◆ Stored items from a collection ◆
▬▬▬▬▬▬▬▬▬▬
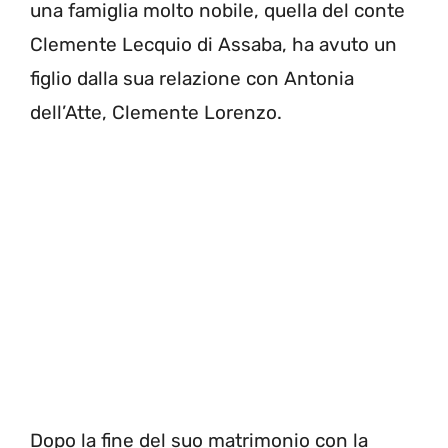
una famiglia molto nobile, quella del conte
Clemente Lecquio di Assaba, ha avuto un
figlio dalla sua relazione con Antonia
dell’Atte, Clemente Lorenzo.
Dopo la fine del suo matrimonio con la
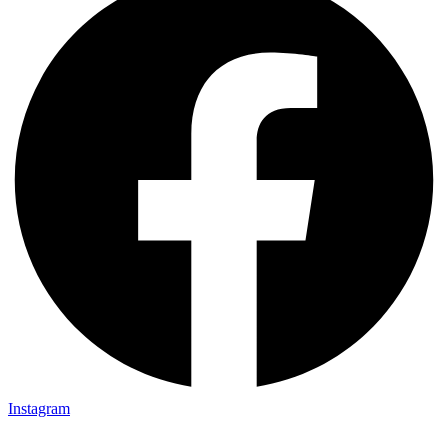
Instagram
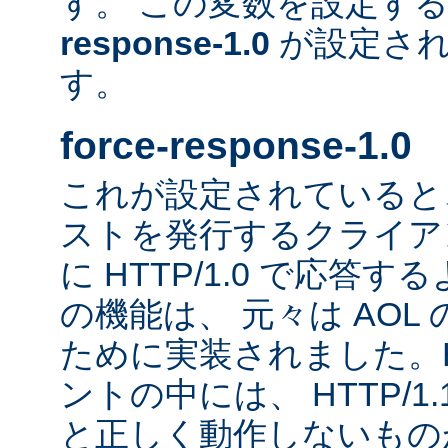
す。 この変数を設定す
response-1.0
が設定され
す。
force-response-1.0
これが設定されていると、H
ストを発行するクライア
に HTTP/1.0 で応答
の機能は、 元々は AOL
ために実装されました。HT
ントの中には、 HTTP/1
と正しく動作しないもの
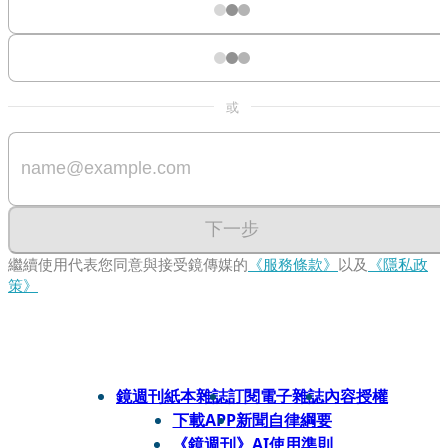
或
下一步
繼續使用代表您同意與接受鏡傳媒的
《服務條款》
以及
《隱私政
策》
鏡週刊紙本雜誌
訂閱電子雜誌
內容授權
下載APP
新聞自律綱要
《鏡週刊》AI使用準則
▬▬▬▬▬▬▬▬▬▬
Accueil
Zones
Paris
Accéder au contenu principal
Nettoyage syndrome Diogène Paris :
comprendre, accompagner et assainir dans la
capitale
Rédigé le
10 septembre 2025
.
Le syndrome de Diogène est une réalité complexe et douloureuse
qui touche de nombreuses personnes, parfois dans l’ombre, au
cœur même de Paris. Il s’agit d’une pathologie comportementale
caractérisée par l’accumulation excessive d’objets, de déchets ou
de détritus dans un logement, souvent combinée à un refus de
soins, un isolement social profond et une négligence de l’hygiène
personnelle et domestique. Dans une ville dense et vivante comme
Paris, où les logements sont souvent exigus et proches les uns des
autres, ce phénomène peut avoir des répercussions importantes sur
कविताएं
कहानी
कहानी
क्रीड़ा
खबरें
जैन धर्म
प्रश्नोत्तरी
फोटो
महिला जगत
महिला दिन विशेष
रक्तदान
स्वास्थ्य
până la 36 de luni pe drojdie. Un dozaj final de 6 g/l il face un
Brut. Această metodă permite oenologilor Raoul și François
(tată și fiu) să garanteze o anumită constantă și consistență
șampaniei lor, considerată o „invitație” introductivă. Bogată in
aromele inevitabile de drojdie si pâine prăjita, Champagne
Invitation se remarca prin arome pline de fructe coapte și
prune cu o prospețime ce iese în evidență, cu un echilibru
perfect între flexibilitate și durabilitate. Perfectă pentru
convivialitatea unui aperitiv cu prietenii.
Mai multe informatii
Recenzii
▬▬▬▬▬▬▬▬▬▬
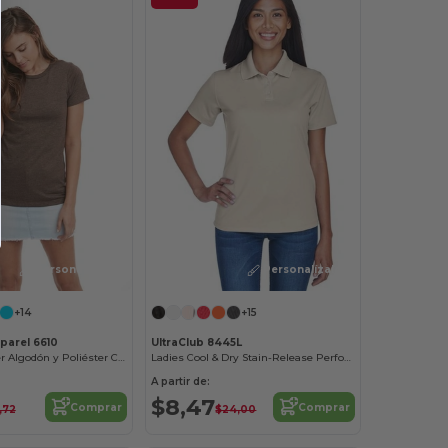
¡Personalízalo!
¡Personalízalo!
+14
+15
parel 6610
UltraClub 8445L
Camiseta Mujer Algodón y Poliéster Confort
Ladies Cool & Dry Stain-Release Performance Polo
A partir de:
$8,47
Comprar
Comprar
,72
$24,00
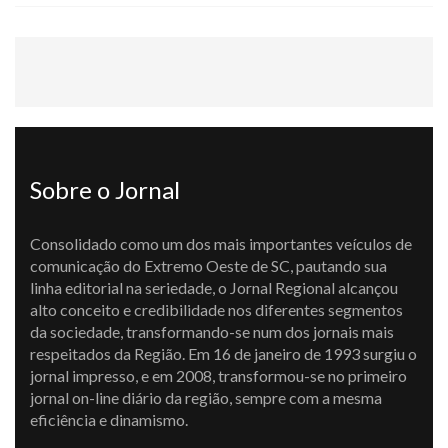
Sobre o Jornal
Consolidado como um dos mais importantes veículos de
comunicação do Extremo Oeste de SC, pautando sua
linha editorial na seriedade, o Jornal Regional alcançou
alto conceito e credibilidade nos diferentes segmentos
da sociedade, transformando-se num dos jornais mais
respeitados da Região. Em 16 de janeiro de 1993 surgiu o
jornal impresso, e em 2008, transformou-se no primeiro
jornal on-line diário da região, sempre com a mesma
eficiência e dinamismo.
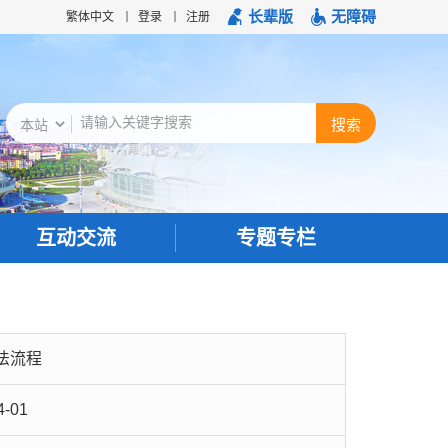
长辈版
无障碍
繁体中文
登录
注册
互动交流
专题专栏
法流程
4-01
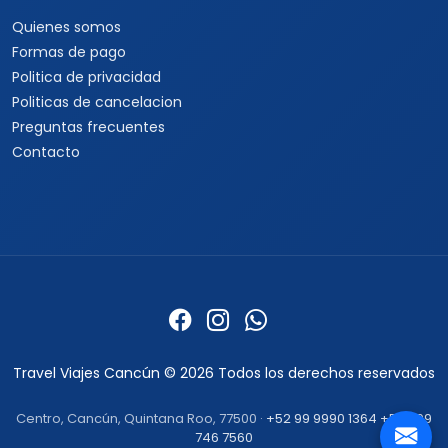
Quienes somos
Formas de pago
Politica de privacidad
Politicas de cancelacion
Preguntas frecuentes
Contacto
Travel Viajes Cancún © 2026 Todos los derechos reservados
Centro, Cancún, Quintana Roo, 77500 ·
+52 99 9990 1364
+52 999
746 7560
▬▬▬▬▬▬▬▬▬▬
◆ Requirement ◆
Above are records with pictures. Reproduce exactly only the lines from the line with "una famiglia molto nobile, quella del conte" through the line with "繼續使用代表您同意與接受鏡傳媒的", both ends included, and leave the pictures out.

◆ Answer area ◆
una famiglia molto nobile, quella del conte
Clemente Lecquio di Assaba, ha avuto un
figlio dalla sua relazione con Antonia
dell’Atte, Clemente Lorenzo.
Dopo la fine del suo matrimonio con la
Instagram
す。 この変数を設定す
response-1.0
が設定され
す。
force-response-1.0
これが設定されていると、H
ストを発行するクライア
に HTTP/1.0 で応答
の機能は、 元々は AOL
ために実装されました。HT
ントの中には、 HTTP/1
と正しく動作しないもの
或
下一步
繼續使用代表您同意與接受鏡傳媒的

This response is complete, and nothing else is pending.